The annual Shad Bake in Essex, Connecticut, celebrates a traditional local fish with good food, demonstrations, live music, and (what else?) a huge fire pit.
By Mike Urban
May 29 2018
For 60 years, the Rotary Club of Essex, Connecticut, has been putting on a highly unusual and entertaining annual event. The Essex Shad Bake, held in late spring in the charming Connecticut River town of Essex (this year’s festival takes place on June 2, 2018), celebrates the locally famous fish with a full day of food, drink, live music, and educational presentations.
American shad is a fish species that spends most of its adult life in the salty northern Atlantic Ocean. Shad are anadromous, which means that in the spring they swim up the freshwater rivers along the coast in order to spawn, then they return to the ocean for the rest of the year. Adult shad typically weigh between three and eight pounds and are more than a foot long.

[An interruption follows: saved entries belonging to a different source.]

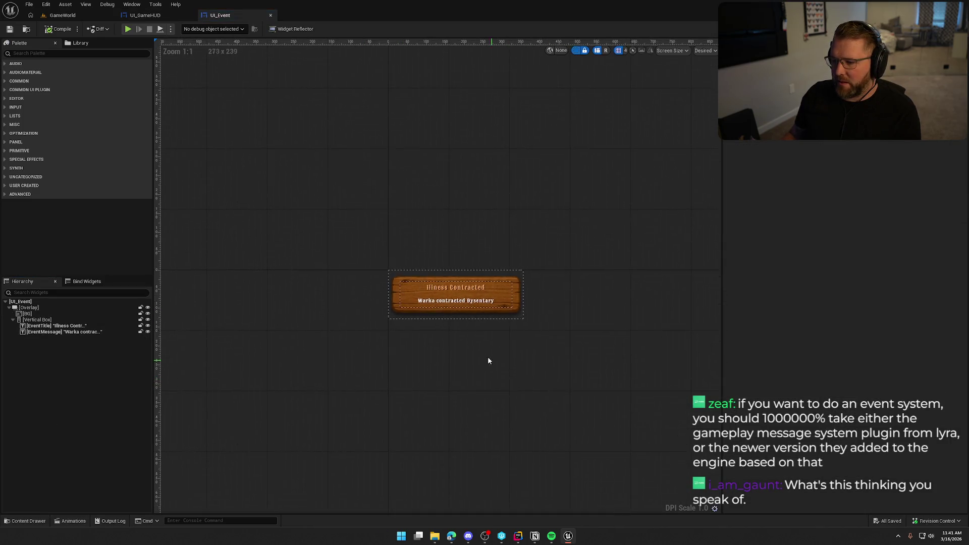
pyautogui.click(575, 51)
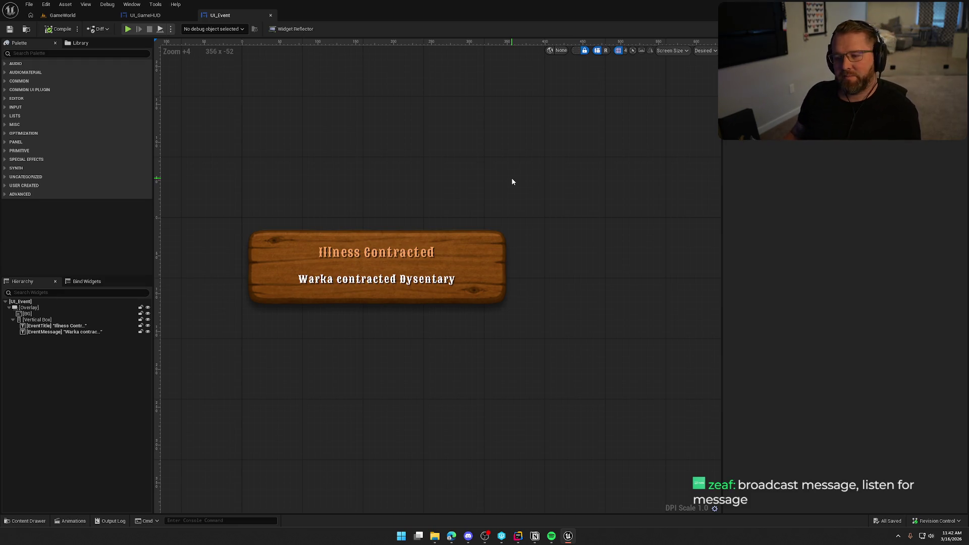
pyautogui.moveTo(413, 167)
pyautogui.mouseDown()
pyautogui.moveTo(413, 158)
pyautogui.moveTo(441, 156)
pyautogui.mouseUp()
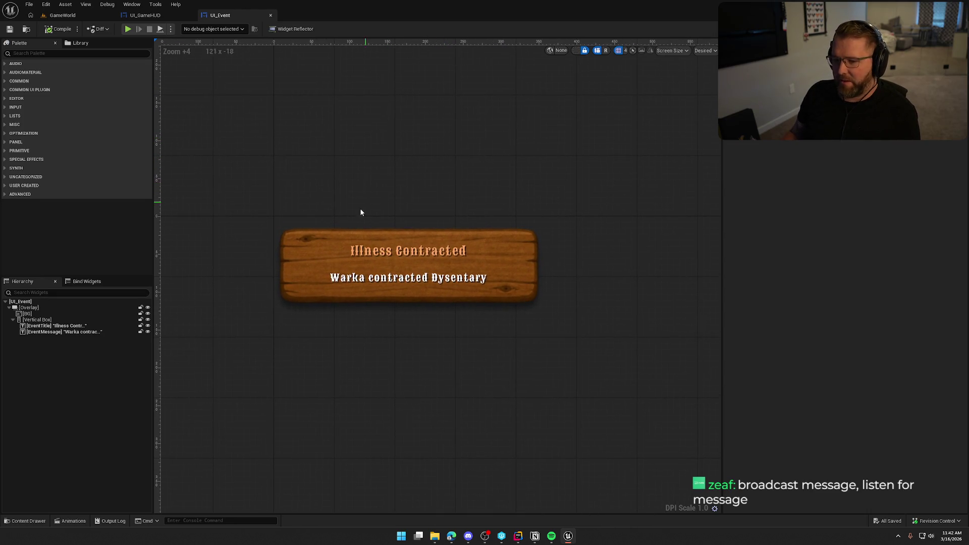
pyautogui.click(304, 242)
pyautogui.click(279, 227)
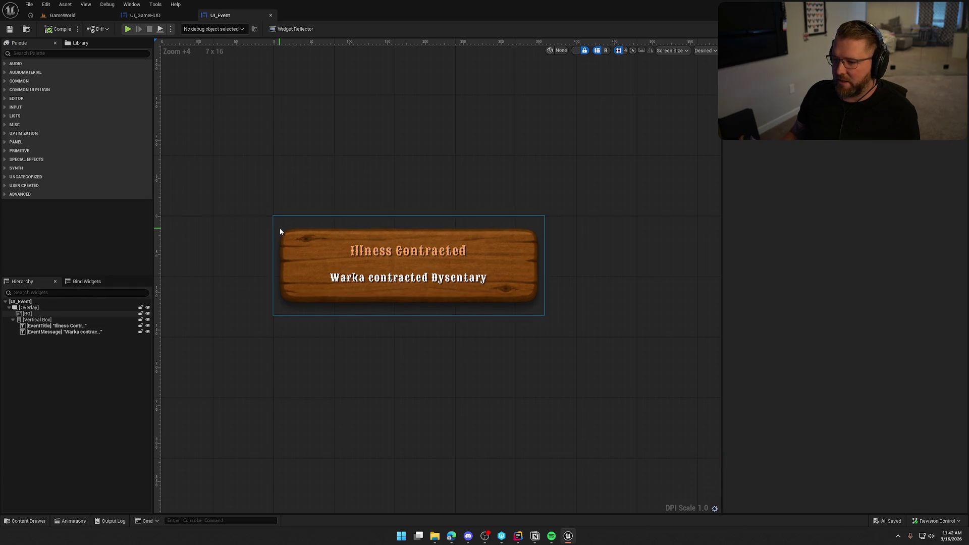
pyautogui.click(274, 205)
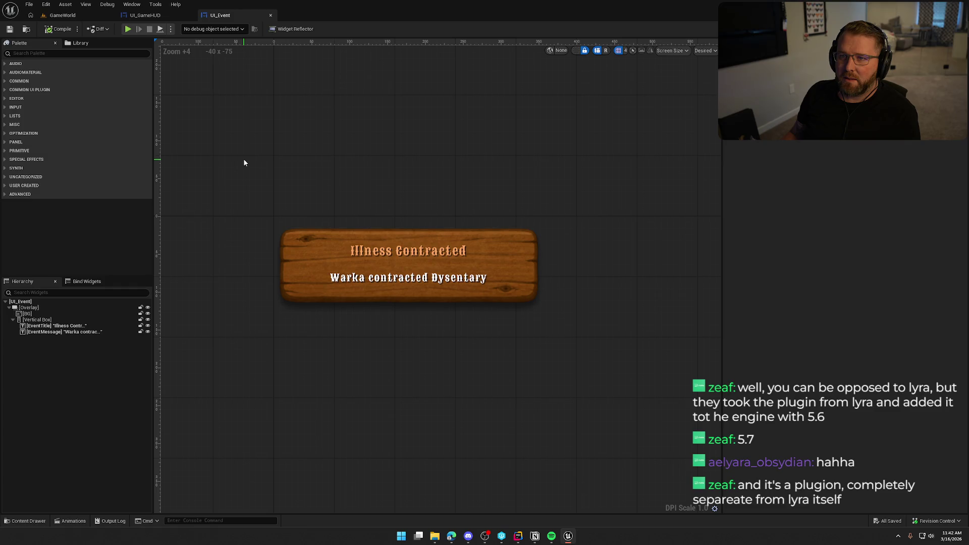
# Bring up the Plugins manager from the GameWorld level editor with the search cleared
pyautogui.click(62, 15)
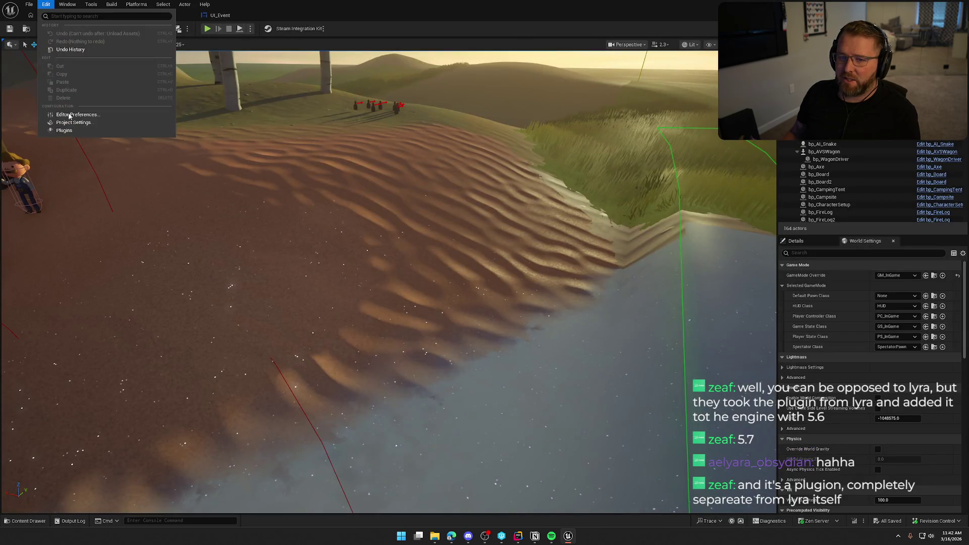
pyautogui.click(68, 135)
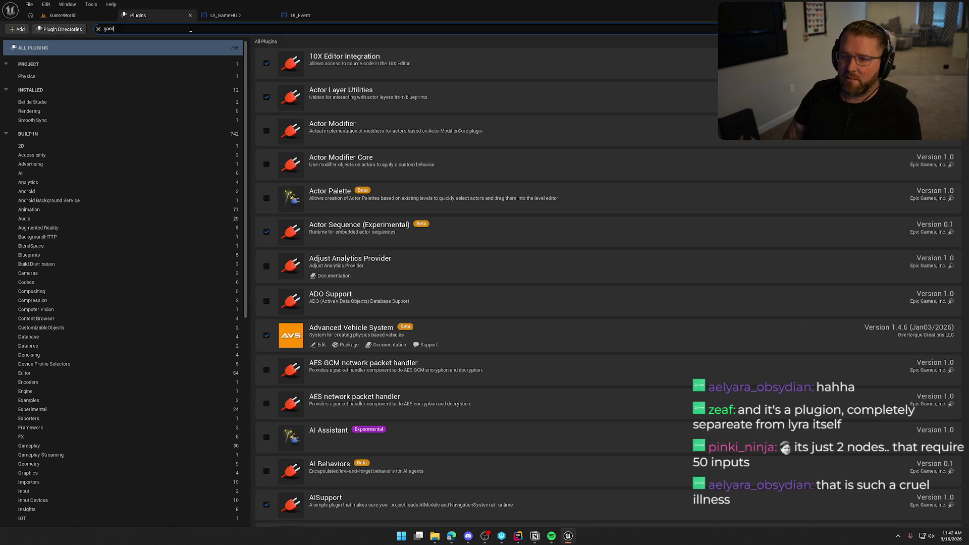
pyautogui.write('eplay mess')
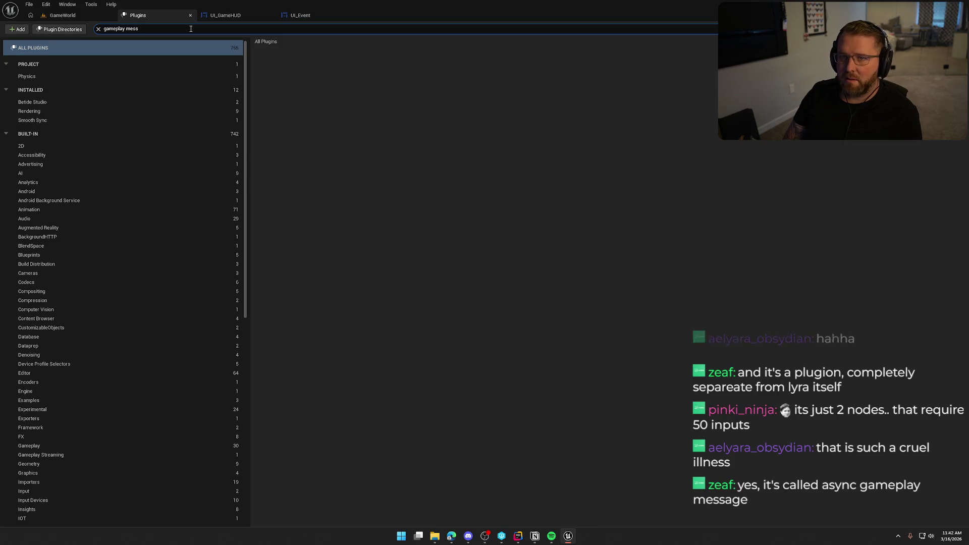
pyautogui.press('ctrl+a')
pyautogui.press('BackSpace')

Shad has been described as the “fish that fed the nation’s founders,” as it was a highly popular dish in colonial times. An entire fishing industry came to life each spring along the Connecticut River, with fishermen dragging their nets through the river after dark to ensnare spawning shad by the thousands.
The shad stock has dwindled dramatically in recent years, but many native New Englanders still enjoy the several weeks that shad are available in local seafood markets from early May to mid-June. In addition to the shad fillets, the roe from female shad, a large, liver-like mass, is considered a delicacy among shad aficionados.
The shad bake typically occurs on the first Saturday in June. The one-day event recently moved to the grounds of the Connecticut River Museum, at the foot of Main Street in Essex on the banks of the river.
A large wood-fed fire pit is built in an open field next to the museum. It’s kept blazing for several hours while a small army of volunteers prepares the shad for baking.
Preparations include nailing the shad fillets to rough-hewn oak planks, using common roofing nails. Strips of salt pork are affixed to the top and bottom of each fillet, which adds flavor during the cooking process. Each fillet is seasoned with olive oil, paprika, and other spices.
The planks are then positioned in circular fashion around the scorching fire, and the fillets slowly bake for fifteen to twenty minutes in the searing heat.
When a batch of fillets are ready, a call of “Board!” goes up from one of the Rotarians. The finished shad planks are pulled away one-by-one from the fire and taken to the nail-removal station.
At the nail-removal station, a pneumatic tool normally used by carpenters and roofers pulls out the nails while a Rotarian holds the cooked fillets in place using specially designed spatulas.
The fillets are then whisked away to a nearby open-air tent, where hungry, expectant diners enjoy live music, beer, and wine while awaiting the feast.
While the shad are baking, there are lots of fun things to take in, such as a fascinating demonstration of how to fillet a shad.
The fish has hundreds of small bones, and it’s an increasingly rare skill to be able to fillet shad quickly and efficiently.
You may witness this vanishing skill, as an expert shad deboner holds court at a demonstration table throughout the event.
The best part, of course, is sitting down to a plate of shad, homemade potato salad, a simple tossed green salad, and a slice of locally baked pie, accompanied by a glass of beer or wine. There’s nothing quite like the Essex Shad Bake, and it’s well worth the trip to this charming Connecticut River town to take it all in.
Are you a fan of shad? Have you ever attended a shad bake?